Most customers should benefit from the dynamic adaptive feature, and require no intervention. However, if you have customized the previous xcode-jitter-buffer-min and xcode-jitter-buffer-max jitter buffer options settings, the SBC retains these settings in the new configurations. Specifically:

xcode-jitter-buffer-min—mapped to xcode-jitter-buffer-low-min and xcode-jitter-buffer-high-min
xcode-jitter-buffer-max—mapped to xcode-jitter-buffer-low-max and xcode-jitter-buffer-high-max

This mapping results in the same transcoding jitter buffer behavior performed in versions prior to S-Cz9.3.0. These behaviors do not make full use of the new adaptive feature. Also, the SBC performs this mapping during boot-up in a way that does not permanently alter your configuration.

For a proper long-term migration, remove any previous xcode-jitter-buffer-min and xcode-jitter-buffer-max jitter buffer options settings from your configuration prior to your upgrade.
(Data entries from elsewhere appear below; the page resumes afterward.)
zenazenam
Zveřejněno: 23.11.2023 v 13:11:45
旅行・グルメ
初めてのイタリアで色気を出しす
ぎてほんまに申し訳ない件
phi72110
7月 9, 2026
This allows the new adaptive features to take effect.

If needed, you can then modify the new options settings from their default values. Oracle recommends, however, that you use the adaptive transcoding jitter buffer feature with the default settings, and only change those settings under the direction of Oracle support.

Connection Failures with SSH/SFTP Clients

If you upgrade and your older SSH or SFTP client stops working, check that the client supports the minimum ciphers required in the ssh-config element. The current default HMAC algorithm is hmac-sha2-256; the current key exchange algorithm is diffie-hellman-group14-sha256. If a verbose connection log of an SSH or SFTP client shows that it cannot agree on a cipher with the SBC, upgrade your SSH client.